*Entries provided*:
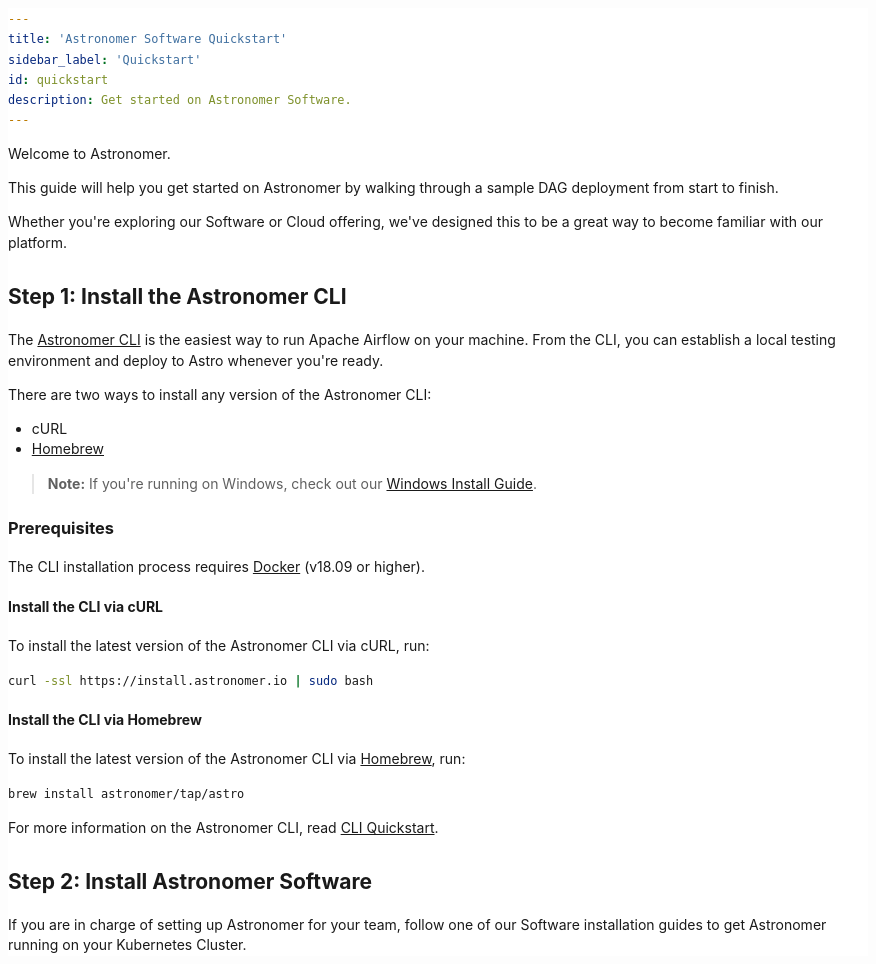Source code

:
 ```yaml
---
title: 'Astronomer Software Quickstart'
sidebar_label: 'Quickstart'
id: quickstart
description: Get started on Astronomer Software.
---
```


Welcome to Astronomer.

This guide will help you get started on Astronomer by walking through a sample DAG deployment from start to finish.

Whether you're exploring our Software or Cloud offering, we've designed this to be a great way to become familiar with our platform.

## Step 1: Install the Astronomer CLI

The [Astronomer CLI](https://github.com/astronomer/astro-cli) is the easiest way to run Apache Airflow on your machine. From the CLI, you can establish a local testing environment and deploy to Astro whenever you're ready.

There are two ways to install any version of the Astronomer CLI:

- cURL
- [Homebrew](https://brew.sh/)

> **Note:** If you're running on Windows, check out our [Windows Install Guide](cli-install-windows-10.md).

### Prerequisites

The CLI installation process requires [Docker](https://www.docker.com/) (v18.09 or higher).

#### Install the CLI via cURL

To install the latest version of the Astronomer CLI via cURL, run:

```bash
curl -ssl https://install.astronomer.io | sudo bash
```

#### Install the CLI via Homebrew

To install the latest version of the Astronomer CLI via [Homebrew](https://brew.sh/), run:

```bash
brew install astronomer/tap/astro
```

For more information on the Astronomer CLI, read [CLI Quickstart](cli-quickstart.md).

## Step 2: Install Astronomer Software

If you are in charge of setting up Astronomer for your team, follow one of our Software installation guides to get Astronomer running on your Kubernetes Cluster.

*Assignment*: Please say how many lines in the records contain the word "Step", and give only that number.

*Written solution*: 2